* [Work task]:
Write out the text of all the items below, swapping "Tu Consejo Digital" for "Consejo Digital" wherever it occurs and changing nothing else. Leave the pictures out of your answer.

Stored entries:
········

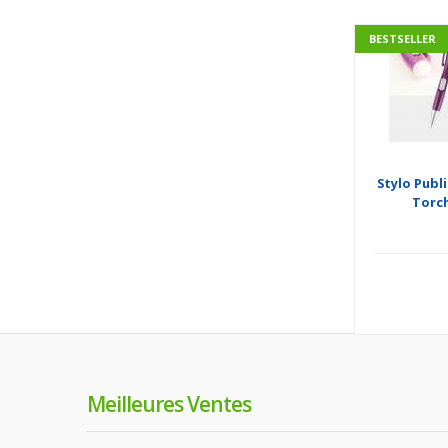
BESTSELLER
Stylo Publ
Torc
Meilleures Ventes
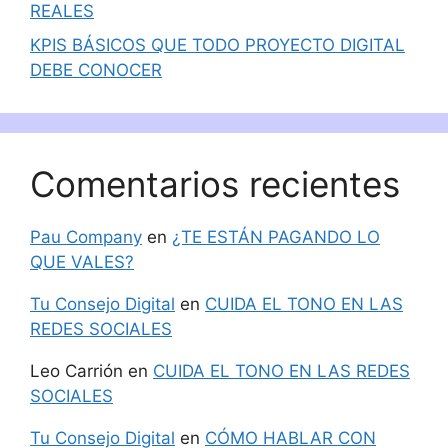
REALES
KPIS BÁSICOS QUE TODO PROYECTO DIGITAL
DEBE CONOCER
Comentarios recientes
Pau Company
en
¿TE ESTÁN PAGANDO LO
QUE VALES?
Tu Consejo Digital
en
CUIDA EL TONO EN LAS
REDES SOCIALES
Leo Carrión
en
CUIDA EL TONO EN LAS REDES
SOCIALES
Tu Consejo Digital
en
CÓMO HABLAR CON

········

* [Task answer]:
BESTSELLER
Stylo Publ
Torc
Meilleures Ventes
REALES
KPIS BÁSICOS QUE TODO PROYECTO DIGITAL
DEBE CONOCER
Comentarios recientes
Pau Company
en
¿TE ESTÁN PAGANDO LO
QUE VALES?
Consejo Digital
en
CUIDA EL TONO EN LAS
REDES SOCIALES
Leo Carrión
en
CUIDA EL TONO EN LAS REDES
SOCIALES
Consejo Digital
en
CÓMO HABLAR CON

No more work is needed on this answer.